What makes a great engineering paper? Editorial insights into impact. First, we wanted to know what these editors considered to be an engineering paper. Do they differ from scientific research papers such that there are different aspects to consider? And if so, how do they differ? ... But the most frequent responses we received were that engineering research provides solutions to open questions and/or demonstrates application value.

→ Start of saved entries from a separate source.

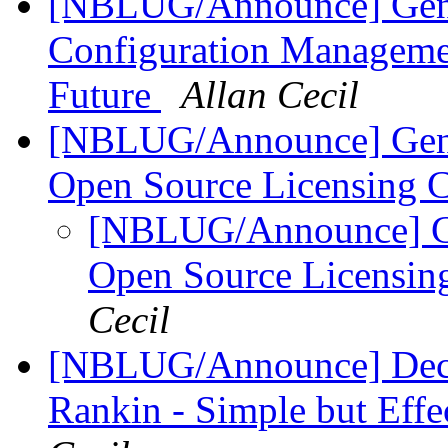
[NBLUG/Announce] Gener
Configuration Managemen
Future
Allan Cecil
[NBLUG/Announce] Gene
Open Source Licensing 
[NBLUG/Announce] G
Open Source Licensin
Cecil
[NBLUG/Announce] Dec. 
Rankin - Simple but Eff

Ethics and integrity in uncertain times. Research ethics and integrity challenges during pandemics are not unique, but they are vastly magnified during crises. Preparedness — developing the systems and tools to enable an effective response at all levels ahead of the next pandemic — is key. With that mindset, the PREPARED initiative, an effort funded by the European Commission, UK Research and Innovation and the Swiss State Secretariat for Education, Research and Innovation, developed the PREPARED Code. The aim of this code is to provide an ethics framework to support researchers, research ethics committees and research integrity offices throughout a pandemic.


And finally...

The best journals demonstrate leadership during challenging times and I’ve been impressed with how Science, led by Holden Thorp, has stood up for core scientific values during the recent onslaught on research and academia. Here are excerpts from two articles published on June 5. First up is Holden himself:

The global enterprise will adapt to the lack of American leadership, but the steep loss for the country itself is unambiguous. The United States will no longer have the same window into the technologies of the future that will allow it to shape and anticipate commercial and societal advances. This will eventually reduce the market successes and global leadership that the United States has boasted since World War II.

On the same day Science ran an editorial, Strangling intellectual independence, by Michael S. Harris:

American higher education is now at risk—not because of any single rival, but because of two self-inflicted wounds. It’s hard to imagine a more destructive one-two punch than what is happening today. One blow has been the federal government’s ideologically driven cuts to research funding at universities. At center stage have been the nation’s premier private institutions, with Harvard University bearing the brunt of attack at the moment. The other jab has been the ideologically driven attacks on academic freedom at state universities, as typified by recent legislation in Texas.

The Science news team has also done an incredible job in recent months. They deserve a massive thank you from the wider community (and some awards too).